Look, this was going to happen sometime. And while I get that the Dodgers are still, technically, in a pennant race — we’re all reminded it of it every night in the clubhouse, where every player dutifully spouts all the cliches about how this team still has to take care of business — they also have a 13 1/2-game lead and a magic number of 12 with 24 games to go. So really, what’s the harm is giving this guy the ball and seeing if the mechanical stuff he has been working on with Rick Honeycutt since he joined the Dodgers a few days ago is actually working?
And if the front four starters all get an extra days’ rest at a point in the season when you know they’re all tired — and fifth starter Chris Capuano gets a whopping nine days’ rest before his next start — with the playoffs now a month away, that’s all the better.

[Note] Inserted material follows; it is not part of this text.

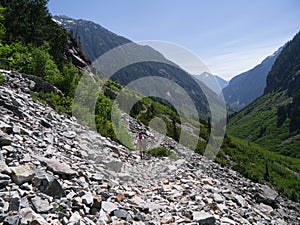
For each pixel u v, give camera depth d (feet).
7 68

And what if Volquez actually goes out tonight and pitches well? And even if he doesn’t — he has a career 8.39 ERA in seven starts at Coors, and in his most recent start here for the Padres less than a month ago, he gave up eight earned on nine hits over 4 1/3 — so what? At least Mattingly and Honeycutt and general manager Ned Colletti will have their answer.
Know this: Volquez isn’t pitching for a spot in the playoff rotation. There isn’t room. Heck, there isn’t even room for Capuano in that. So don’t worry about it. Mattingly won’t commit beyond tonight on what Volquez’s role will be, so if this experiment blows up in the lab, you can rest somewhat assured that you want have to watch it again.
There’s no way to stop it. So cross your fingers, hope for the best and sit back and see what happens. And hey, look at it this way: if it goes really, horribly awry, you can always take comfort in the fact that in this particular instance, you were smarter than Colletti, Mattingly and Honeycutt put together.